- _ABOUT THIS TASK_
Every entry below should be reproduced exactly; no picture is to be included.

(Items from a data source)
-.-.-
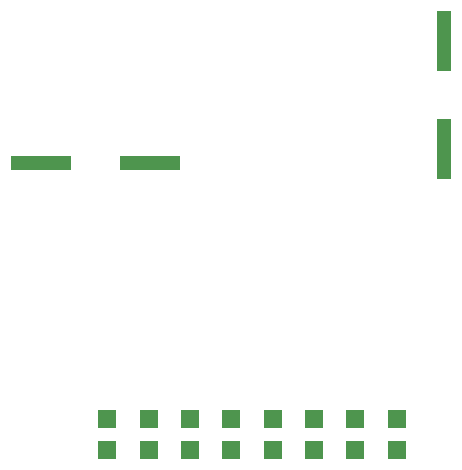
<source format=gbr>
%TF.GenerationSoftware,KiCad,Pcbnew,5.1.8-4.fc33*%
%TF.CreationDate,2020-12-19T18:54:55+03:00*%
%TF.ProjectId,2232,32323332-2e6b-4696-9361-645f70636258,rev?*%
%TF.SameCoordinates,Original*%
%TF.FileFunction,Paste,Top*%
%TF.FilePolarity,Positive*%
%FSLAX46Y46*%
G04 Gerber Fmt 4.6, Leading zero omitted, Abs format (unit mm)*
G04 Created by KiCad (PCBNEW 5.1.8-4.fc33) date 2020-12-19 18:54:55*
%MOMM*%
%LPD*%
G01*
G04 APERTURE LIST*
%ADD10R,1.300000X5.100000*%
%ADD11R,5.100000X1.300000*%
%ADD12R,1.500000X1.500000*%
G04 APERTURE END LIST*
D10*
%TO.C,Y2*%
X109000000Y-96650000D03*
X109000000Y-105850000D03*
%TD*%
D11*
%TO.C,Y1*%
X74900000Y-107000000D03*
X84100000Y-107000000D03*
%TD*%
D12*
%TO.C,D8*%
X105000000Y-128700000D03*
X105000000Y-131300000D03*
%TD*%
%TO.C,D7*%
X101500000Y-128700000D03*
X101500000Y-131300000D03*
%TD*%
%TO.C,D6*%
X98000000Y-128700000D03*
X98000000Y-131300000D03*
%TD*%
%TO.C,D5*%
X94500000Y-128700000D03*
X94500000Y-131300000D03*
%TD*%
%TO.C,D4*%
X91000000Y-128700000D03*
X91000000Y-131300000D03*
%TD*%
%TO.C,D3*%
X87500000Y-128700000D03*
X87500000Y-131300000D03*
%TD*%
%TO.C,D2*%
X84000000Y-128700000D03*
X84000000Y-131300000D03*
%TD*%
%TO.C,D1*%
X80500000Y-128700000D03*
X80500000Y-131300000D03*
%TD*%
M02*

</source>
-.-.-
- _ANSWER BELOW_
<source format=gbr>
%TF.GenerationSoftware,KiCad,Pcbnew,5.1.8-4.fc33*%
%TF.CreationDate,2020-12-19T18:54:55+03:00*%
%TF.ProjectId,2232,32323332-2e6b-4696-9361-645f70636258,rev?*%
%TF.SameCoordinates,Original*%
%TF.FileFunction,Paste,Top*%
%TF.FilePolarity,Positive*%
%FSLAX46Y46*%
G04 Gerber Fmt 4.6, Leading zero omitted, Abs format (unit mm)*
G04 Created by KiCad (PCBNEW 5.1.8-4.fc33) date 2020-12-19 18:54:55*
%MOMM*%
%LPD*%
G01*
G04 APERTURE LIST*
%ADD10R,1.300000X5.100000*%
%ADD11R,5.100000X1.300000*%
%ADD12R,1.500000X1.500000*%
G04 APERTURE END LIST*
D10*
%TO.C,Y2*%
X109000000Y-96650000D03*
X109000000Y-105850000D03*
%TD*%
D11*
%TO.C,Y1*%
X74900000Y-107000000D03*
X84100000Y-107000000D03*
%TD*%
D12*
%TO.C,D8*%
X105000000Y-128700000D03*
X105000000Y-131300000D03*
%TD*%
%TO.C,D7*%
X101500000Y-128700000D03*
X101500000Y-131300000D03*
%TD*%
%TO.C,D6*%
X98000000Y-128700000D03*
X98000000Y-131300000D03*
%TD*%
%TO.C,D5*%
X94500000Y-128700000D03*
X94500000Y-131300000D03*
%TD*%
%TO.C,D4*%
X91000000Y-128700000D03*
X91000000Y-131300000D03*
%TD*%
%TO.C,D3*%
X87500000Y-128700000D03*
X87500000Y-131300000D03*
%TD*%
%TO.C,D2*%
X84000000Y-128700000D03*
X84000000Y-131300000D03*
%TD*%
%TO.C,D1*%
X80500000Y-128700000D03*
X80500000Y-131300000D03*
%TD*%
M02*

</source>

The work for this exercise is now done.